#### PROBLEM DESCRIPTION:
Among the lines below, output only those between the line holding "Lucie Moreau — Australie" and the line holding "Да, гиалуроновая кислота", inclusive, exactly as written and with no pictures.

#### DATA LISTING:

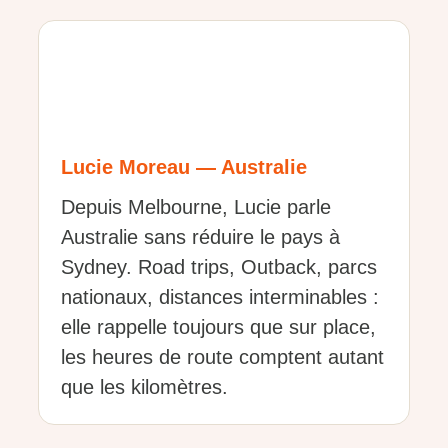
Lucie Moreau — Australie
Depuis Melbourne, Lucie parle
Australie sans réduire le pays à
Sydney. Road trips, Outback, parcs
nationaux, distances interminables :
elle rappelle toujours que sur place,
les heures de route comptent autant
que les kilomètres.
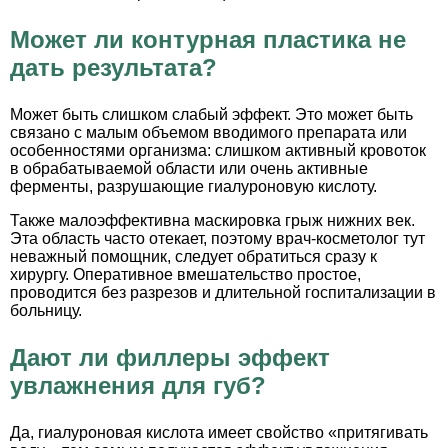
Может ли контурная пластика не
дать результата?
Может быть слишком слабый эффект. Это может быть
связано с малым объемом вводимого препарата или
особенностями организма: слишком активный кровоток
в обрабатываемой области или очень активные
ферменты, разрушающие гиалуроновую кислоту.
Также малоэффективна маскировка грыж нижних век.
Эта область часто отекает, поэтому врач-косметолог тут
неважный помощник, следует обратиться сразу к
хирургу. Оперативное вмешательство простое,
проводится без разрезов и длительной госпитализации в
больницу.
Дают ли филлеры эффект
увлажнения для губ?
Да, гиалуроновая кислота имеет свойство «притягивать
--
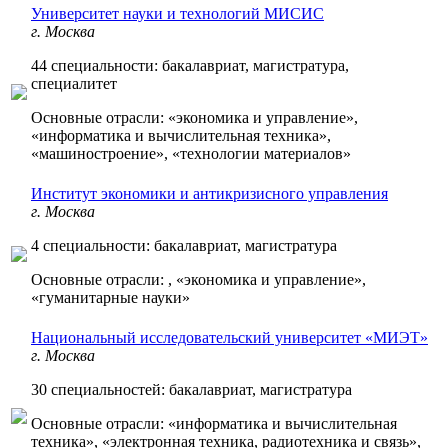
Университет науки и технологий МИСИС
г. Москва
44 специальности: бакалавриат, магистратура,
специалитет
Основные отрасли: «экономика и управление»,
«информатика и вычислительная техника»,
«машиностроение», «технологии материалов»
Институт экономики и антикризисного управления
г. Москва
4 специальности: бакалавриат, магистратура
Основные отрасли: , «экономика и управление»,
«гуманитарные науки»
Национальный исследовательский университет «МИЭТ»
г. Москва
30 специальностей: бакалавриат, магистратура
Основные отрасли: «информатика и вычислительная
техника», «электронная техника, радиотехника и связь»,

#### WRITTEN ANSWER:
Lucie Moreau — Australie
Depuis Melbourne, Lucie parle
Australie sans réduire le pays à
Sydney. Road trips, Outback, parcs
nationaux, distances interminables :
elle rappelle toujours que sur place,
les heures de route comptent autant
que les kilomètres.
Может ли контурная пластика не
дать результата?
Может быть слишком слабый эффект. Это может быть
связано с малым объемом вводимого препарата или
особенностями организма: слишком активный кровоток
в обрабатываемой области или очень активные
ферменты, разрушающие гиалуроновую кислоту.
Также малоэффективна маскировка грыж нижних век.
Эта область часто отекает, поэтому врач-косметолог тут
неважный помощник, следует обратиться сразу к
хирургу. Оперативное вмешательство простое,
проводится без разрезов и длительной госпитализации в
больницу.
Дают ли филлеры эффект
увлажнения для губ?
Да, гиалуроновая кислота имеет свойство «притягивать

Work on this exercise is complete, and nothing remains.